Linode upgrade plans to match with DigitalOcean - olragon
https://blog.linode.com/2018/05/17/updated-linode-plans-new-larger-linodes/
======
ksec
The lower end tier gets some more disk space, it is only the higher end gets
CPU and Memory upgrade. Now the Dollar / Memory is the same across low and
high end Standard Plan. I have always wondered why it wasn't the case in all
previous years. Shouldn't the higher spec / memory / CPU, the cheaper it is
per CPU / Memory ?

The other news not mentioned in the post is the switch to AMD EPYC CPU. I
guess that is what offers much more memory and CPU core per "slices".

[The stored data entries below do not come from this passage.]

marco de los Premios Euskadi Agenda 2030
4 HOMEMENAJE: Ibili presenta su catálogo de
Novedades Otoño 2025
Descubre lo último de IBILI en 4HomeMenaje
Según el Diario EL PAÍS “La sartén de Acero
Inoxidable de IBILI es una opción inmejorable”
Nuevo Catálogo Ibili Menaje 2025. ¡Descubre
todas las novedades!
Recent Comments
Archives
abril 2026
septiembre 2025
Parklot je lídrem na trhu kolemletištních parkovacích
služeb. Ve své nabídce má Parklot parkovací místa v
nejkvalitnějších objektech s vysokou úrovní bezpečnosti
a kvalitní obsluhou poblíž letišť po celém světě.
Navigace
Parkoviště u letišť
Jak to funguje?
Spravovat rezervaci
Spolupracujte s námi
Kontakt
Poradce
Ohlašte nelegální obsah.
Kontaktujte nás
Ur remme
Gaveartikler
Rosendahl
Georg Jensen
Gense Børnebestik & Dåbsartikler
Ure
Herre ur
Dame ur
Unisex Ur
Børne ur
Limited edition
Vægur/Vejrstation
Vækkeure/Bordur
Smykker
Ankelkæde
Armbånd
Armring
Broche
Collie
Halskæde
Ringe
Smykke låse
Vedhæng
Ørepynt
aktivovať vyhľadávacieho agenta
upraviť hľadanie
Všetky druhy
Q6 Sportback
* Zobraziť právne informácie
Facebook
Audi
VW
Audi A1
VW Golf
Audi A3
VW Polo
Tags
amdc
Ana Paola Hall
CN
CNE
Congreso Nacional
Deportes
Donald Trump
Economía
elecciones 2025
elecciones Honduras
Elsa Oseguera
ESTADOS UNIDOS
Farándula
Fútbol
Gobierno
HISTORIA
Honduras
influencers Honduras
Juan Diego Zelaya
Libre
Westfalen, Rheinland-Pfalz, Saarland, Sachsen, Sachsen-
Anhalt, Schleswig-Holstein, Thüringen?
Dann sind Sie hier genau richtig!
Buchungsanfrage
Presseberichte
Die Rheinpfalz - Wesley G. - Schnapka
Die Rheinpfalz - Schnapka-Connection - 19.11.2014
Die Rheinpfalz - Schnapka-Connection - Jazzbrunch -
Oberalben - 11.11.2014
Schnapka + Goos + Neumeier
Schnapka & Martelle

It is also interesting that DO decided their Non Standard Plan are CPU focus,
while Linode is Memory Capacity focused.

I am not sure if Linode has improved their security, which damaged its image
quite a bit. And if they have finally shipped their new Control Panel. UX was
one reason why many went with DO.

Otherwise, Linode is still faster in CPU, Memory Speed, Disk I/O, Network
Capacity, Network Speed, Latency. I don't know if all these are still true
with new EPYC Sever. But sometimes I don't understand why Linode is not
getting the similar attention as DO.

And similarly, I don't understand why everyone everything has to be on AWS.
And why DO / Linode type of Cloud Services haven't moved up the ladder.

------
olragon
Old plans

[https://web.archive.org/web/20180414185804/https://www.linod...](https://web.archive.org/web/20180414185804/https://www.linode.com/pricing)